El nuevo paquete aerodinámico de Alpine cayó muy bien en Monza y la evidencia mayor es que Gasly sorprendió a todos con una pole position notable, su primera en F1. Los pilotos del equipo de Enstone superaron si problema la Q1 con tiempos muy parecidos: el argentino marcó 1m22s662 contar 1m22s612 del francés. Esta brecha de apenas 50 milésimas se fue agrandando con el paso de la clasificación.
En la Q2, Gasly quedó cuarto con 1m22s077 y Colapinto fue séptimo con 1m22s403. Esa brecha se mantuvo en Q3. En el segmento definitivo, Colapinto no pudo cerrar una buena vuelta en el primer intento. La temperatura de pista se elevó y el argentino fue perdiendo rendimiento, especialmente en comparación con su compañero. De hecho, tras la primera salida de todos quedó décimo. En la vuelta final, logró rebanar milésimas para marcar 1m22s220, ser octavo a 434 milésimas de Gasly y asegurarse el séptimo cajón de partida por la penalización de Antonelli.
Tras enhebrar varias carreras con más desilusiones que alegrías, Colapinto aprovechó el enorme salto competitivo del Alpine para meterse en Q3 nuevamente y encontrarse ante la gran chance de pelear por sumar una buena cantidad de puntos, algo que la escudería necesita con urgencia después de la decisión del Tribunal de Apelaciones de la FIA que le sacó el podio de Mónaco a Gasly.
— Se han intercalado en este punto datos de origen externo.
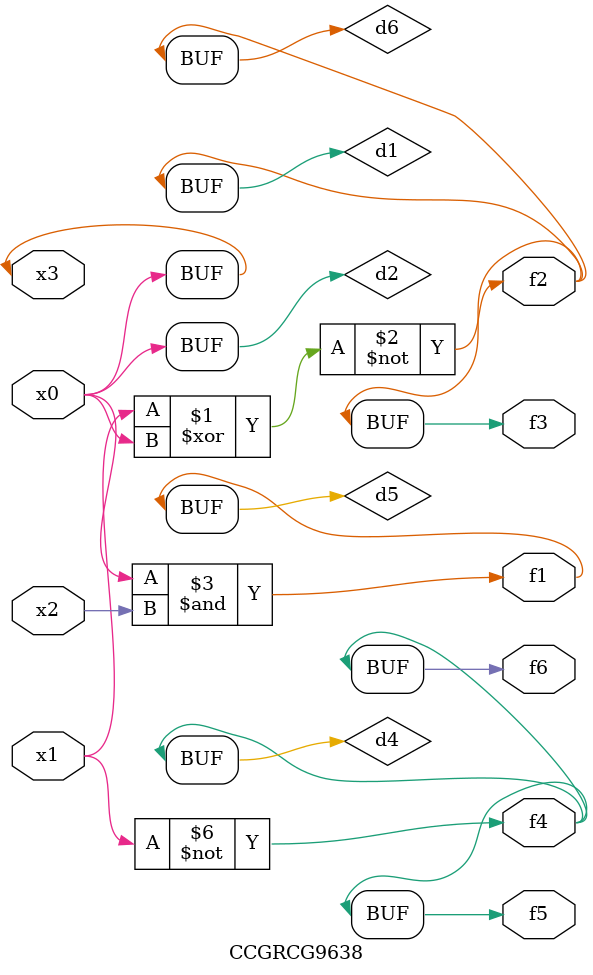
<source format=v>
module CCGRCG9638(
	input x0, x1, x2, x3,
	output f1, f2, f3, f4, f5, f6
);

	wire d1, d2, d3, d4, d5, d6;

	xnor (d1, x1, x3);
	buf (d2, x0, x3);
	nand (d3, x0, x2);
	not (d4, x1);
	nand (d5, d3);
	or (d6, d1);
	assign f1 = d5;
	assign f2 = d6;
	assign f3 = d6;
	assign f4 = d4;
	assign f5 = d4;
	assign f6 = d4;
endmodule

</source>
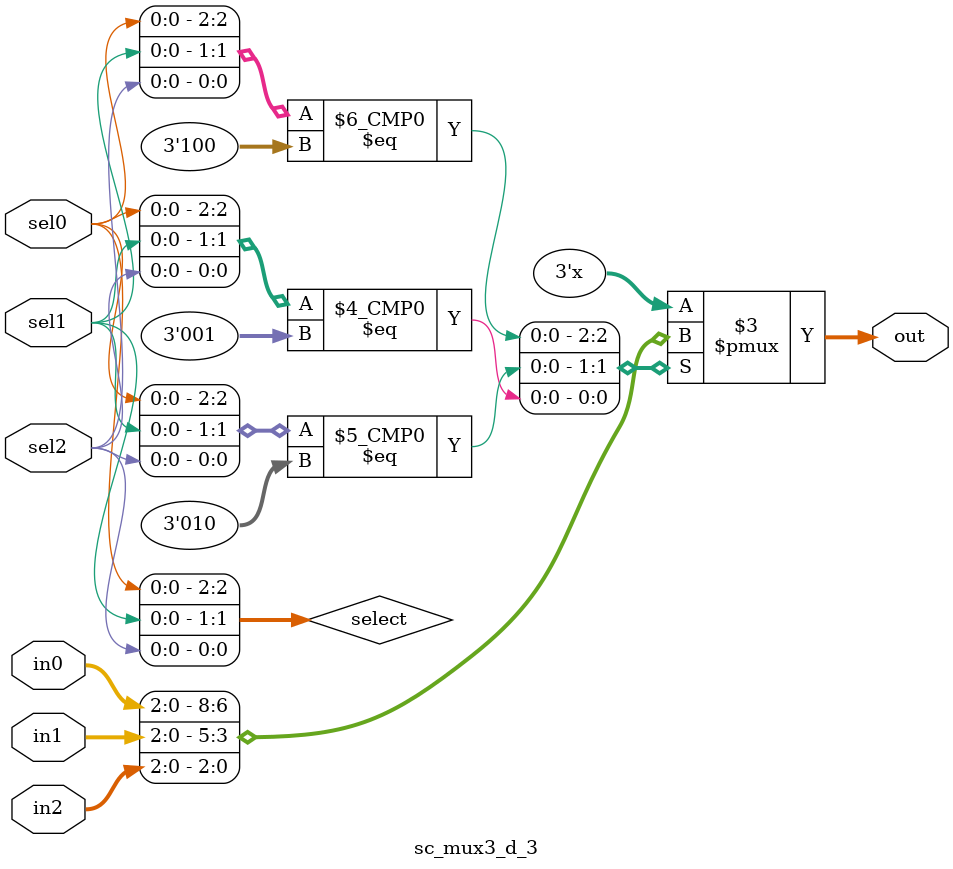
<source format=v>
module sc_mux3_d_3 (out,in0,sel0,in1,sel1,in2,sel2) ;
    output [2:0] out ;
    input  [2:0] in0,in1,in2 ;
    input sel0,sel1,sel2 ;
    reg [2:0] out ;
	wire [2:0] select = {sel0,sel1,sel2} ;
	always @ (select or in0 or in1 or in2)
		case (select) 
			5'b100:	out = in0;
			5'b010:	out = in1;
			5'b001:	out = in2 ;
			default: out = 65'hx;
		endcase
endmodule
</source>
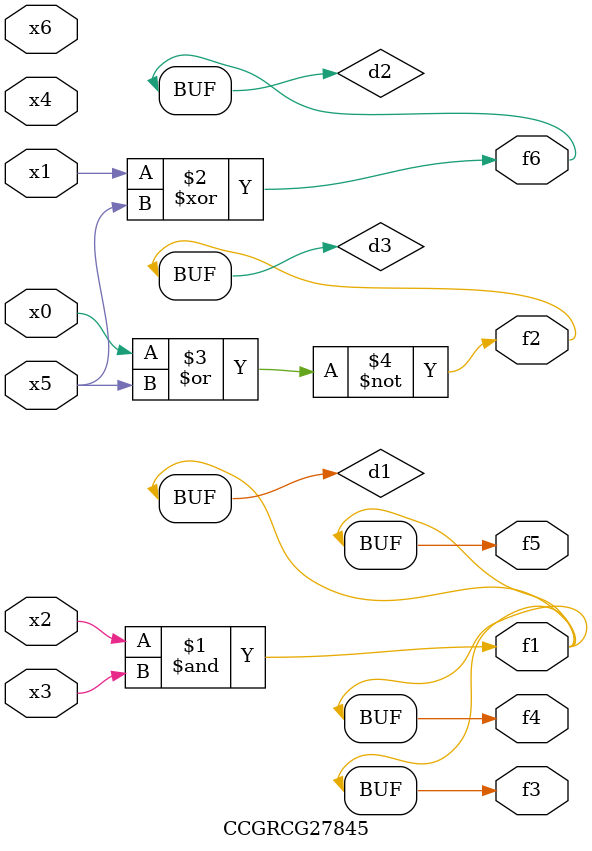
<source format=v>
module CCGRCG27845(
	input x0, x1, x2, x3, x4, x5, x6,
	output f1, f2, f3, f4, f5, f6
);

	wire d1, d2, d3;

	and (d1, x2, x3);
	xor (d2, x1, x5);
	nor (d3, x0, x5);
	assign f1 = d1;
	assign f2 = d3;
	assign f3 = d1;
	assign f4 = d1;
	assign f5 = d1;
	assign f6 = d2;
endmodule

</source>
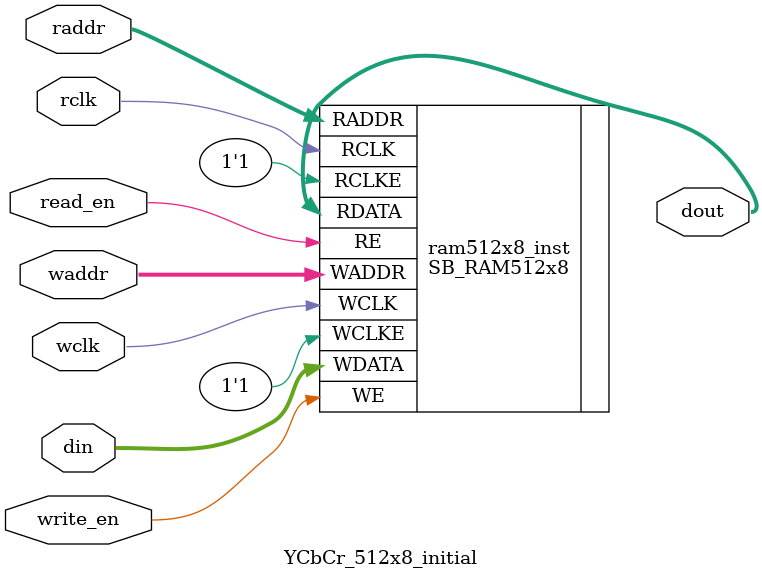
<source format=v>

module YCbCr_512x8_initial(
    din,
    write_en,
    read_en,
    waddr, 
    wclk, 
    raddr, 
    rclk, 
    dout
); 

parameter addr_width = 9; 
parameter data_width = 8; 
    
input  [addr_width-1:0] waddr, raddr; 
input  [data_width-1:0] din; 
input  write_en, read_en, wclk, rclk; 
output [data_width-1:0] dout;

SB_RAM512x8   ram512x8_inst (
   .RDATA(dout[7:0]),
   .RADDR(raddr[8:0]),
   .RCLK(rclk),
   .RCLKE(1'b1),
   .RE(read_en),
   .WADDR(waddr[8:0]),
   .WCLK(wclk),
   .WCLKE(1'b1),
   .WDATA(din[7:0]),
   .WE(write_en)
   //.MASK(16'b0000000000000000)
);
// 32 * 8 * 16
defparam ram512x8_inst.INIT_0 = 256'h00000000000000000000000000000000000000000000006df028223590f05a51;
//defparam ram512x8_inst.INIT_0 = 256'h00000000000000000000000000000000000000000000006df0282235901a9700;
defparam ram512x8_inst.INIT_1 = 256'h0000000000000000000000000000000000000000000000000000000000000000;
defparam ram512x8_inst.INIT_2 = 256'h0000000000000000000000000000000000000000000000000000000000000000;
defparam ram512x8_inst.INIT_3 = 256'h0000000000000000000000000000000000000000000000000000000000000000;
defparam ram512x8_inst.INIT_4 = 256'h0000000000000000000000000000000000000000000000000000000000000000;
defparam ram512x8_inst.INIT_5 = 256'h0000000000000000000000000000000000000000000000000000000000000000;
defparam ram512x8_inst.INIT_6 = 256'h0000000000000000000000000000000000000000000000000000000000000000;
defparam ram512x8_inst.INIT_7 = 256'h0000000000000000000000000000000000000000000000000000000000000000;
defparam ram512x8_inst.INIT_8 = 256'h0000000000000000000000000000000000000000000000000000000000000000;
defparam ram512x8_inst.INIT_9 = 256'h0000000000000000000000000000000000000000000000000000000000000000;
defparam ram512x8_inst.INIT_A = 256'h0000000000000000000000000000000000000000000000000000000000000000;
defparam ram512x8_inst.INIT_B = 256'h0000000000000000000000000000000000000000000000000000000000000000;
defparam ram512x8_inst.INIT_C = 256'h0000000000000000000000000000000000000000000000000000000000000000;
defparam ram512x8_inst.INIT_D = 256'h0000000000000000000000000000000000000000000000000000000000000000;
defparam ram512x8_inst.INIT_E = 256'h0000000000000000000000000000000000000000000000000000000000000000;
defparam ram512x8_inst.INIT_F = 256'h0000000000000000000000000000000000000000000000000000000000000000;

endmodule

</source>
El sexto puesto de Canadá fue el mejor resultado del argentino en una carrera y el andar del A526 en Monza lo invita a soñar con la posibilidad de saltar le listón. Una de las grandes cualidades de Franco son las largadas, allí suele ganar muchas posiciones. Este domingo, el menú no será sencillo. Compartirá fila con Lando Norris y en la de adelante estarán Lewis Hamilton y Max Verstappen. El bonaerense comenzará el GP de Italia rodeado de 12 títulos del mundo y dará batalla con su A526 muy mejorado y que pudo exprimir para volver a Q3.